Hybrid apps are linked with additional native libraries that allow the app to have access to native device features from the single application code base. Because the bulk of a hybrid application is implemented using device-agnostic technology, most of the code for the application is portable and reusable across many different mobile operating systems. However, small segments of native code can also be integrated with the hybrid app, which means that the developer can decide how much of the app implementation shares a common code base (using the web technology) and how much is device-specific customization (written in native code).

An important element in agile development practices is continuous integration and builds. Application changes that are delivered by developers need to be processed immediately for all of the mobile operating systems on which the application is required to execute. If the mobile application is a hybrid or native implementation, several different builds of the application need to be triggered each time a change set for the application is delivered by a developer. The build setup and configuration for each supported mobile environment will be different from the others, and it is most likely that a small “farm” of build servers will need to be provisioned and available to handle these builds of the mobile application for multiple operating systems.

There are more variables for mobile testing that are not relevant for other kinds of software. The same device model may function in a subtly different way when connected to a different carrier network. And the quality of the network connection can have profound impact on the behavior of a mobile application. Even the movement of the mobile device itself may be an important factor in the behavior of the application (some applications specifically exploit device movement).

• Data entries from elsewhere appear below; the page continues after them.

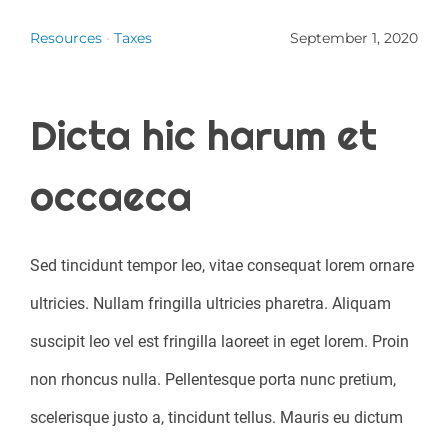
Resources
•
Taxes
September 1, 2020
Dicta hic harum et
occaeca
Sed tincidunt tempor leo, vitae consequat lorem ornare
ultricies. Nullam fringilla ultricies pharetra. Aliquam
suscipit leo vel est fringilla laoreet in eget lorem. Proin
non rhoncus nulla. Pellentesque porta nunc pretium,
scelerisque justo a, tincidunt tellus. Mauris eu dictum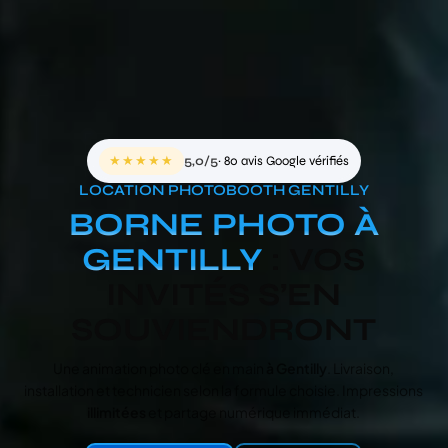
★★★★★
5,0/5
· 80 avis Google vérifiés
LOCATION PHOTOBOOTH GENTILLY
BORNE PHOTO À
GENTILLY
: VOS
INVITÉS S’EN
SOUVIENDRONT
Une animation photo clé en main
à Gentilly
. Livraison,
installation et technicien selon la formule choisie. Impressions
illimitées
et partage numérique immédiat.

The majority of mobile apps are based on multi-tier architecture, with the code running on the device itself serving as the “frontend” client to data, and the services supplied by more traditional middle-tier and data center representing the “backend.” Effective and comprehensive testing of mobile apps requires that all tiers of the application be addressed, not only the code on the mobile device. The setup and availability of test versions of the middle tier and backend services can present very large cost and complexity challenges for the testing of mobile applications.

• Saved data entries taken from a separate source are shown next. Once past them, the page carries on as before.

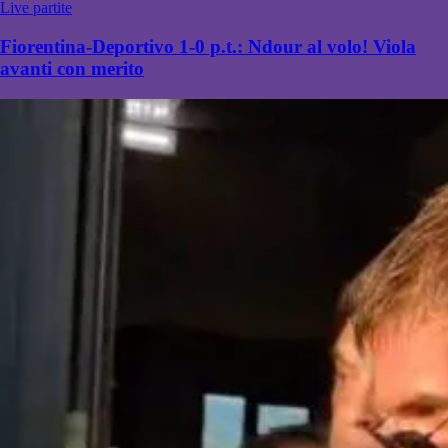
Live partite
Fiorentina-Deportivo 1-0 p.t.: Ndour al volo! Viola
avanti con merito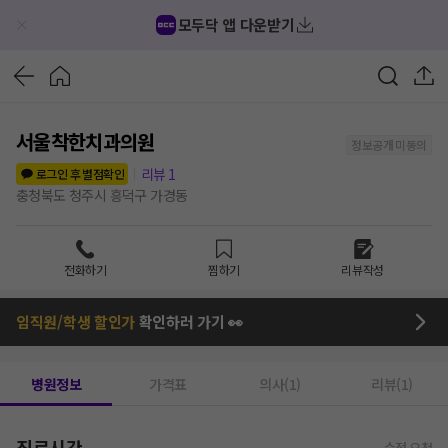
모두닥 앱 다운받기
서울착한치과의원
정보공개 미동의
리뷰
1
로그인 후 별점확인
충청북도 청주시 흥덕구 가경동
전화하기
찜하기
리뷰작성
임직원/학생 할인가
확인하러 가기 👀
병원정보
가격표
의사(1)
리뷰(1)
진료시간
수정 요청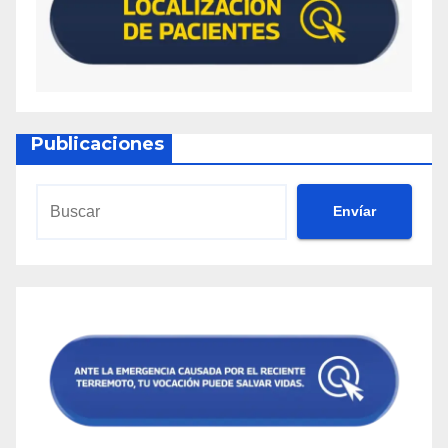
Publicaciones
Envíar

Many mobile projects start by using manual testing approaches, which is the quickest way to begin testing. But you have to buy all of the various mobile devices that you plan to support with the app, and pay someone (likely a team of people) to tediously go through a written script of instructions describing the tests on each of those devices for every build of the application. While manual testing serves an important purpose in providing crucial usability feedback for the app, it is extremely expensive and inefficient.

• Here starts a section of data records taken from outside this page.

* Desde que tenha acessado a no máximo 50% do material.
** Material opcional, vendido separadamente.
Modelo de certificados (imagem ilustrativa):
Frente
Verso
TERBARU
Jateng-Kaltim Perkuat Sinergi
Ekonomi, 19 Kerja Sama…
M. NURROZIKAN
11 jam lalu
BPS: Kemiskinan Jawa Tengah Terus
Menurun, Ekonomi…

As an alternative, there are mobile app testing solutions that rely on running an agent program on the device for interaction within an automated execution. This approach has the flexibility of using either real physical devices or emulators for testing, with the added efficiency of automation. However, the test team bears the costs of setting up the devices to be tested and installing the test agent on them.

This book has been written specifically to cover issues and topics that arise when mobile app development meets corporate enterprise IT systems. The coauthors have decades of enterprise software development expertise as well as extensive depth of knowledge in the mobile aspects of their chapter topic. We cover the entire lifecycle involved in enterprise mobile app development, not just one activity such as coding or testing. The chapters are designed to be useful by themselves, but they all fit into a progression that roughly follows the flow of mobile development activities in a project.

One of the guaranteed elements in the software industry is change. We learn to deal with it by identifying the concepts and concerns that endure at a level above the detailed technical aspects. Mobile apps represent technological disruption in a very big way, especially for enterprise software and those of us devoted to producing it. The authors hope that you finish this book with a new list of enduring ideas for how to make your enterprise mobile app successful and delightful!